Anemia means that you have a lower-than-normal number of red blood cells in your body. If you have anemia, you may feel more tired and weak than usual, and you may have pale skin. Anemia has many causes and your doctor will need to treat the underlying cause of the anemia. Taking supplements of iron and folic acid during your pregnancy may help since most cases of anemia occur due to a deficiency.


A variety of bacterial, viral, and parasitic infections may complicate a pregnancy. Infections can be harmful to both the mother and the baby, so it’s important to seek treatment right away. Some examples include:

  • a urinary tract infection
  • bacterial vaginosis
  • cytomegalovirus
  • group B Streptococcus
  • hepatitis B virus, which can spread to your baby during birth
  • influenza
  • toxoplasmosis, which is an infection caused by a parasite found in cat feces, soil, and raw meat
  • a yeast infection
  • Zika virus

You can prevent some infections by washing your hands often. You can prevent others, such as hepatitis B virus and influenza, by vaccination.

Labor complications

Complications can also occur during labor and delivery. If there’s a problem during labor, your doctor may need to change the way they proceed with the delivery.

Breech position

A baby is considered in a breech position when their feet are positioned to be delivered before their head. According to the APA, this occurs in about 4 percent of full-term births.

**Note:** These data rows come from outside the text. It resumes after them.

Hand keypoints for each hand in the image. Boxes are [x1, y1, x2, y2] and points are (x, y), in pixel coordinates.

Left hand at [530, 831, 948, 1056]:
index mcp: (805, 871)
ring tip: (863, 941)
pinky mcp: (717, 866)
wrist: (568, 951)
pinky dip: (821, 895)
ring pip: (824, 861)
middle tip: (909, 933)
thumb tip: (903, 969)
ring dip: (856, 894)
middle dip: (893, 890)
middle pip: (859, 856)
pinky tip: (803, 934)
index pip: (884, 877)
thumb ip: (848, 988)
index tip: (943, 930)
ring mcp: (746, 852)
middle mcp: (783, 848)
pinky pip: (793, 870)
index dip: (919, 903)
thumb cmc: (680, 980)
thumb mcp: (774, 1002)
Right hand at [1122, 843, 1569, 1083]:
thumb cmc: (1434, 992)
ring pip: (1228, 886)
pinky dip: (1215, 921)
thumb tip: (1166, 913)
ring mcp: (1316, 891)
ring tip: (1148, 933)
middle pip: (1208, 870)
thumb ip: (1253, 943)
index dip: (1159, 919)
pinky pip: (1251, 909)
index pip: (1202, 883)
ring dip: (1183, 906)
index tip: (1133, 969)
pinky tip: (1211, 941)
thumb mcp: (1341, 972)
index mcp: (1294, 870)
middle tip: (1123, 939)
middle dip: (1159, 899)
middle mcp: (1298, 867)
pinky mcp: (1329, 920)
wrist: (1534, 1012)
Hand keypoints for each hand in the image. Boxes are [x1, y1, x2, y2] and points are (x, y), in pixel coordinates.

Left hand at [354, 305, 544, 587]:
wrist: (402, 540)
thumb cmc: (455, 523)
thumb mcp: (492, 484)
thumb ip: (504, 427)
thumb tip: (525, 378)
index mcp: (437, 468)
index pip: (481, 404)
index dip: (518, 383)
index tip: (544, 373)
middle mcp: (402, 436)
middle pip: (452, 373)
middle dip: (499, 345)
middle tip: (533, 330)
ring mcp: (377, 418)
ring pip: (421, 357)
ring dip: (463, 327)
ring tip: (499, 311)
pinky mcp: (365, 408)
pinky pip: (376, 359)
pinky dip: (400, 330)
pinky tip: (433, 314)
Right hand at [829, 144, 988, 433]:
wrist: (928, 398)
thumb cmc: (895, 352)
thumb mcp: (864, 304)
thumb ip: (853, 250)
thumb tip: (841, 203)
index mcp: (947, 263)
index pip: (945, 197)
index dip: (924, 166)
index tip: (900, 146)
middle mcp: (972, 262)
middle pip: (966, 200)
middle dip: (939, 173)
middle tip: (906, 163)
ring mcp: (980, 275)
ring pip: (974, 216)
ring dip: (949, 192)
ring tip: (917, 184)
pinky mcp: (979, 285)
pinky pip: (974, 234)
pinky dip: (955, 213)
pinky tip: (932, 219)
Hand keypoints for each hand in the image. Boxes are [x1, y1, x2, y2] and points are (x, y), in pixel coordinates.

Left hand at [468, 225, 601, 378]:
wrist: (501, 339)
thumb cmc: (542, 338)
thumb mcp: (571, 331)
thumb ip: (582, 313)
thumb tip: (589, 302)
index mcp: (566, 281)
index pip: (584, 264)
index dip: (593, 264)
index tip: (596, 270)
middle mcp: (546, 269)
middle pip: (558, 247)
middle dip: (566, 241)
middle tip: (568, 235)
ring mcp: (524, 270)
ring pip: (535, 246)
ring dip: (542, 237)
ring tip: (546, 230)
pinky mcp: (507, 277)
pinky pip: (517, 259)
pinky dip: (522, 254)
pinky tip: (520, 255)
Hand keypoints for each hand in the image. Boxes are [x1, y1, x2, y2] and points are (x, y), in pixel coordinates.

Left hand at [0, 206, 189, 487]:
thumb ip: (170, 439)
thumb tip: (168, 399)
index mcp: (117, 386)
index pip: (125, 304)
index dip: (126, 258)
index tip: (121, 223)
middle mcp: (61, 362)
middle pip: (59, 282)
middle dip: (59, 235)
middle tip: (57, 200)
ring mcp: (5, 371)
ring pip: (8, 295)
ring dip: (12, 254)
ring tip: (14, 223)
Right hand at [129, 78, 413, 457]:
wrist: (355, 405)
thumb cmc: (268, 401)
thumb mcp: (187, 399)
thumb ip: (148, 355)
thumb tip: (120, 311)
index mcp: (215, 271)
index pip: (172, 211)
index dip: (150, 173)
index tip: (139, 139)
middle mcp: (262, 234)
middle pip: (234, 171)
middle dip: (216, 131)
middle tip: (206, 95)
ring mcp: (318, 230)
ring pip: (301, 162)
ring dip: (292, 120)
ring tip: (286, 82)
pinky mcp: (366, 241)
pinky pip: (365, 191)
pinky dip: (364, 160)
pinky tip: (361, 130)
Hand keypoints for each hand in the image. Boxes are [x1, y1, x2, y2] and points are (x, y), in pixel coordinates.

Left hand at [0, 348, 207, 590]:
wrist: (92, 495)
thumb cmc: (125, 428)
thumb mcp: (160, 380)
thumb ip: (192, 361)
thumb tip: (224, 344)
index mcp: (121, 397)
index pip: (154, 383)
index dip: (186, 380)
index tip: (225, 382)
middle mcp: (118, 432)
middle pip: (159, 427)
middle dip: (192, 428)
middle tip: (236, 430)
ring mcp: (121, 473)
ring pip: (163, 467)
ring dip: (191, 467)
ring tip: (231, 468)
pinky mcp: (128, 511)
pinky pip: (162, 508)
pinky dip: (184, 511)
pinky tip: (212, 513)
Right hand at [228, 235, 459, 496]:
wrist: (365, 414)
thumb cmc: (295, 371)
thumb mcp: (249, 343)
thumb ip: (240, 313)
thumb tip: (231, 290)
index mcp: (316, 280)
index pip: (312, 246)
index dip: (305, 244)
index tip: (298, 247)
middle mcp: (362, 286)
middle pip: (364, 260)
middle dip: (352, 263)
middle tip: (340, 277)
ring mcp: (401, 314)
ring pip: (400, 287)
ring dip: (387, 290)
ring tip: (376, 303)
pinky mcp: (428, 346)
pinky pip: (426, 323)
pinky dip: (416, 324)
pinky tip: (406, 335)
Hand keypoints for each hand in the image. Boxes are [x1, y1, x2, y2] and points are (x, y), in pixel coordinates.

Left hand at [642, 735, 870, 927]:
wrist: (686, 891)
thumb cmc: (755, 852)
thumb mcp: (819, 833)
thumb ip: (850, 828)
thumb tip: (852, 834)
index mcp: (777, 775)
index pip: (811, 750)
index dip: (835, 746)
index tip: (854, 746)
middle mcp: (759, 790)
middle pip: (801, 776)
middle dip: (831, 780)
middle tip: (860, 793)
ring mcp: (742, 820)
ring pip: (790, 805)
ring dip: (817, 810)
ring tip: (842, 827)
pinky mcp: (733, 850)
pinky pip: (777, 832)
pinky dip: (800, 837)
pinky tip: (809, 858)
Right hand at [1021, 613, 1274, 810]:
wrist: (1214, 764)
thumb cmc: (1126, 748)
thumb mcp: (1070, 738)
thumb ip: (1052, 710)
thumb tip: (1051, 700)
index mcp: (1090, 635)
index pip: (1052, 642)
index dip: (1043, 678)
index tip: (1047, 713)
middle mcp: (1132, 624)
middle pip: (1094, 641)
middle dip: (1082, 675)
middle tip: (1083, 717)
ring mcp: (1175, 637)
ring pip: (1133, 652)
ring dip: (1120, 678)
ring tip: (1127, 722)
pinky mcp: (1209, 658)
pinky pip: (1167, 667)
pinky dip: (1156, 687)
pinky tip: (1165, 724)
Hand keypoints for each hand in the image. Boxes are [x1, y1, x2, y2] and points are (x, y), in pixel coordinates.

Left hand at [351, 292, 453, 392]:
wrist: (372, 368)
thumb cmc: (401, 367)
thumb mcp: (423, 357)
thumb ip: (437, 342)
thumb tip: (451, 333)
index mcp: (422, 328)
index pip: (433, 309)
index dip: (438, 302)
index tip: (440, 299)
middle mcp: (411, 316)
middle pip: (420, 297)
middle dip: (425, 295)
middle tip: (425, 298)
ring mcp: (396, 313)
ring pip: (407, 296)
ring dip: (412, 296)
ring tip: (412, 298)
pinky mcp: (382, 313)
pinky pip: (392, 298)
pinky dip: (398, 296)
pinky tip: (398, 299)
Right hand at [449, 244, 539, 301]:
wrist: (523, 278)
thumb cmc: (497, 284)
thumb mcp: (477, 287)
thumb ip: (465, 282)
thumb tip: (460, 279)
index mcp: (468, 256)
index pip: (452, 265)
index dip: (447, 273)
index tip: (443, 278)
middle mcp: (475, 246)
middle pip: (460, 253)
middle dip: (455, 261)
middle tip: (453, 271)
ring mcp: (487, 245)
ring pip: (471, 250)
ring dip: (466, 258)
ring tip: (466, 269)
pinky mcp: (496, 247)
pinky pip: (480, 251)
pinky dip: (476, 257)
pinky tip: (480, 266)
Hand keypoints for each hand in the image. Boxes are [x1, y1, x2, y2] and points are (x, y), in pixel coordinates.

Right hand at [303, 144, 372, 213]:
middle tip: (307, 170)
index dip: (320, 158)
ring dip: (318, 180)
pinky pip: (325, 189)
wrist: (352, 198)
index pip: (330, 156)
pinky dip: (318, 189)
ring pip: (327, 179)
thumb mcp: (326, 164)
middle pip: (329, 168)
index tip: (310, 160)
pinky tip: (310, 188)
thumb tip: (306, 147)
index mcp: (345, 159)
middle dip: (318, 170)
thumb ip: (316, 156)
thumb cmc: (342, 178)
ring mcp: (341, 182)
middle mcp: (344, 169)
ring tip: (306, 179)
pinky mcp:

Most babies born in this position are healthy. You doctor will recommend against a vaginal birth if your baby shows signs of distress or is too big to pass safely through the birth canal. If your doctor finds out that your baby is in the breech position a few weeks before delivery, they might try to change the position of the baby. If the baby is still in the breech position when labor starts, most doctors recommend a cesarean delivery.

Placenta previa

Placenta previa means that the placenta is covering the cervix. Doctors will usually perform a cesarean delivery if this is the case.

Low birth weight

Low birth weight usually occurs due to poor nutrition or the use of cigarettes, alcohol, or drugs during pregnancy. Babies who are born at a low birth weight have a higher risk of:

  • respiratory infections
  • learning disabilities
  • heart infections
  • blindness

The baby may need to stay in the hospital for a few months after birth.

When to call your doctor

If you’re pregnant, don’t hesitate to call your doctor if there are any signs of a problem. Call your doctor right away if you experience any of the following:

  • bleeding from the vagina
  • sudden swelling of the hands or face
  • a pain in the abdomen
  • a fever
  • severe headaches
  • dizziness
  • persistent vomiting
  • blurred vision

You should also call your doctor if you think your baby is suddenly moving less often than usual during the third trimester.

How can you prevent complications?

Not all complications are preventable. The following steps may help promote a healthy pregnancy and prevent you from having a high-risk pregnancy:

  • If you’re thinking of becoming pregnant, consult with a doctor beforehand to help you prepare. For example, if you already have a pre-existing medical condition, your doctor may recommend adjusting your treatment to prepare for your pregnancy.
  • Eat a healthy diet with lots of fruits, vegetables, lean protein, and fiber.
  • Take prenatal vitamins daily.
  • In general, the Mayo Clinic recommends a total of 25 to 35 pounds of weight gain for women who were at a healthy weight before pregnancy.
  • Attend all routine prenatal visits, including those with a specialist if one is recommended.
  • Quit smoking if you smoke.
  • Avoid alcohol and illegal drugs.
  • Ask your doctor if the medications you’re already taking are okay to continue taking or if you should stop taking them.
  • Reduce your stress levels. Listening to music and doing yoga are two ways to reduce your stress levels.